Today we look back and we know how easily Saddam's forces were defeated in the first Iraqi war; but prior to the war, we did not know this; nor did France, or Germany, or the United Nations. At that time the phrase "the mother of all battles" had not been relegated to the realm of fabled nonsense, but invoked the specter of thousands and thousands of dead American soldiers -- and, quite possibly, dead by chemical or biological weapons.
Which leads us to something else we forget, namely, that unless America had acted then, no one would ever have known what a paper tiger Saddam Hussein's army really was, and today, rather than being a powerless old man held captive by the United States, Saddam Hussein would have been sitting on top of the world, his vast armies undefeated and his oil revenues sufficient to buy an arsenal of WMD's.
And, yes, all of this could have easily happened without Saddam Hussein having ever done a single thing to hurt a single American. For the only thing the United States would have needed to do in order to assure this result would have been to do nothing -- to simply let him have his way, absorbing one oil rich nation after another.
But the United States did stop him -- stopped him the only way it could, by sending our sons and daughters halfway across the world to be shot at and gassed and bombed -- and if, thank God, our dead was reckoned only in the hundreds, and not the thousands, it was certainly not because Saddam Hussein intended them no harm. Had it been within his power to do so, he would have annihilated every last American soldier.
That is why the statement "Saddam has done nothing to us" jumped out at me. For how could a man write such a line who had even the vaguest recollections of the first Iraq war? How was it possible that an event so recent could be so completely forgotten?

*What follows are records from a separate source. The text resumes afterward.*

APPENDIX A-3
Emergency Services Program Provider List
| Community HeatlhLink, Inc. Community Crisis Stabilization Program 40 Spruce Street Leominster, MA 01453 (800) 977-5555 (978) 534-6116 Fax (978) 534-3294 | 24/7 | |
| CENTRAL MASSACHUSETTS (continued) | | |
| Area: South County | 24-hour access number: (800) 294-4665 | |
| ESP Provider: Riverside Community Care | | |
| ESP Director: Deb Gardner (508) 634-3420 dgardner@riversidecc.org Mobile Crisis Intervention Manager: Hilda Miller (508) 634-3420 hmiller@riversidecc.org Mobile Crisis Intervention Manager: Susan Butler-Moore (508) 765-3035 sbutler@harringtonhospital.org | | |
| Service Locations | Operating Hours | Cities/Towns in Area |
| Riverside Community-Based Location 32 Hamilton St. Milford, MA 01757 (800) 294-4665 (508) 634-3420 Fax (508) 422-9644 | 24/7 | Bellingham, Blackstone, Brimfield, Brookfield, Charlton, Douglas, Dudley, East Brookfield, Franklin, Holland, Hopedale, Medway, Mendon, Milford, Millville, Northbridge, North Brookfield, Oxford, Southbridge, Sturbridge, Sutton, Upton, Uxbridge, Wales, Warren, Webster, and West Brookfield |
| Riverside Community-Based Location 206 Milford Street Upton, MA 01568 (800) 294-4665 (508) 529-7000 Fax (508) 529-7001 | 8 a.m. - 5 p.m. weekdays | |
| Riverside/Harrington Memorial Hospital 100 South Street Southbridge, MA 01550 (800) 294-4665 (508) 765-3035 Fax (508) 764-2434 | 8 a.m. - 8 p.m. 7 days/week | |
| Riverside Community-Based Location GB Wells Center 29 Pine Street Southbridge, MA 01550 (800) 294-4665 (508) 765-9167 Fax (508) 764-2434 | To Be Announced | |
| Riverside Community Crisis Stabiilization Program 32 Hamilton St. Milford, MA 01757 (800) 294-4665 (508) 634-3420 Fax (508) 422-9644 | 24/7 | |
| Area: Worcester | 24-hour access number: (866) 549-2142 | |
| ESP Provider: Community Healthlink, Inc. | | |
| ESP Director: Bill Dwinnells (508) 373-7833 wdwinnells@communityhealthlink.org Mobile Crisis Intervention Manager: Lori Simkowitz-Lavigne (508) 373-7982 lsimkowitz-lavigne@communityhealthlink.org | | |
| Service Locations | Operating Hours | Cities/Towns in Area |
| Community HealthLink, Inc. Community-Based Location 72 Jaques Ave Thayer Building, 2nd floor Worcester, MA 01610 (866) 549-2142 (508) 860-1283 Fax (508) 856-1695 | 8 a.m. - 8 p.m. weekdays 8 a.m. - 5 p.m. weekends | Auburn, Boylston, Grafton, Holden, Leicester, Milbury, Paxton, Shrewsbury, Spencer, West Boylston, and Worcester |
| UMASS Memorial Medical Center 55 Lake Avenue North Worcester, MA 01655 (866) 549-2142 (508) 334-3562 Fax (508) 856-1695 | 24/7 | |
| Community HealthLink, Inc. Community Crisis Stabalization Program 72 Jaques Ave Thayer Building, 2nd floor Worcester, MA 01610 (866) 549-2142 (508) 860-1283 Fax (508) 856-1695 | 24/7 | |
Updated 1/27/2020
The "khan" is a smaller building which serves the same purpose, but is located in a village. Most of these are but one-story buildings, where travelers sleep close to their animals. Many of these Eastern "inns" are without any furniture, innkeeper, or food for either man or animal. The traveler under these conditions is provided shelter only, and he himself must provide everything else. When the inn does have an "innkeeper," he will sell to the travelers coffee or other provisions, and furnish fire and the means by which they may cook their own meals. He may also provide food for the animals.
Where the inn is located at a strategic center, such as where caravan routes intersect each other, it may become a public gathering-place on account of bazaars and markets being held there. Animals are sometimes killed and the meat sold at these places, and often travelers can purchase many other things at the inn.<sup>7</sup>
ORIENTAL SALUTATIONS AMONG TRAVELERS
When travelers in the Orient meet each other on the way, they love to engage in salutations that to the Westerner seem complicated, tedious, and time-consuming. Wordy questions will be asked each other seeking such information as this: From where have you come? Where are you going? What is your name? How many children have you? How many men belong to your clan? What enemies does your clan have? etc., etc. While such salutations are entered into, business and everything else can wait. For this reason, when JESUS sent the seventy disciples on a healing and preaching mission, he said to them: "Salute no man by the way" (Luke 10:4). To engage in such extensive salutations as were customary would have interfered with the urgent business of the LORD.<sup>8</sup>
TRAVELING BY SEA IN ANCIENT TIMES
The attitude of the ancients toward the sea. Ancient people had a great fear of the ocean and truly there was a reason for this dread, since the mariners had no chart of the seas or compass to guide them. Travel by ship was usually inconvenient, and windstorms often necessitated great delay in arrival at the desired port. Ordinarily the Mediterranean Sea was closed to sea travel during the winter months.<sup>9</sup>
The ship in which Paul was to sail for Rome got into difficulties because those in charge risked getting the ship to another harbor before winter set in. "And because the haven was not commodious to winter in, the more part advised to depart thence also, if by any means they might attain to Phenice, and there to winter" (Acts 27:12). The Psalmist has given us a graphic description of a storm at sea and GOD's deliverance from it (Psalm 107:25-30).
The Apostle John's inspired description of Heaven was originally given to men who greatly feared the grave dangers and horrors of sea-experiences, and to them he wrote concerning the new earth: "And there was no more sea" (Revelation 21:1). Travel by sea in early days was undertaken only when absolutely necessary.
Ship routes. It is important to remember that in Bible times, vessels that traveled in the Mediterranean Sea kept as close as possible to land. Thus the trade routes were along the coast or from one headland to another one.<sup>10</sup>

Then I realized that those who wish to see the second Iraq war as an act of aggression must force themselves to forget all about the first Iraq war, simply because, if they remembered it for even a split second, they would have to go back and question their own cherished assumptions. For, in truth, America fought the first Iraq war to keep the liberal world order envisioned by the United Nations charter from falling into utter ruin and chaos. If nations can simply begin to annex their weaker neighbors at will, merely to increase their own economic and military power, then the United Nations is reduced to the impotency of the League of Nations; and, after Saddam's invasion of Kuwait, this is precisely what would have happened, had the United States not been prepared to act decisively.
By shouldering the burden of the first Iraq war, the United States exposed itself as a target of Saddam's revenge in a way that no other nation did. We became numero uno on his hit list -- not the United Nations, or France, or Germany, or Russia, though they had all been part of the first coalition, but us.
Saddam's eternal hatred was the price we paid for upholding the tenets of liberal internationalism, for refusing to allow him to set off on the path of conquest.
Did Saddam Hussein have anything to do with 9/11? Yes, he applauded it. He hailed it. He thought it was just the kind of thing that we had coming to us. He relished seeing American citizens killed because it had been American citizens who kept him from his path of aggression; and he knew that they would be willing to do this again, if the time came.
It is dangerous to have such an enemy. For no matter how weakened you may think he is, he always possesses some means of avenging himself on those he hates. And Saddam, or his sons, would have one day found such a way.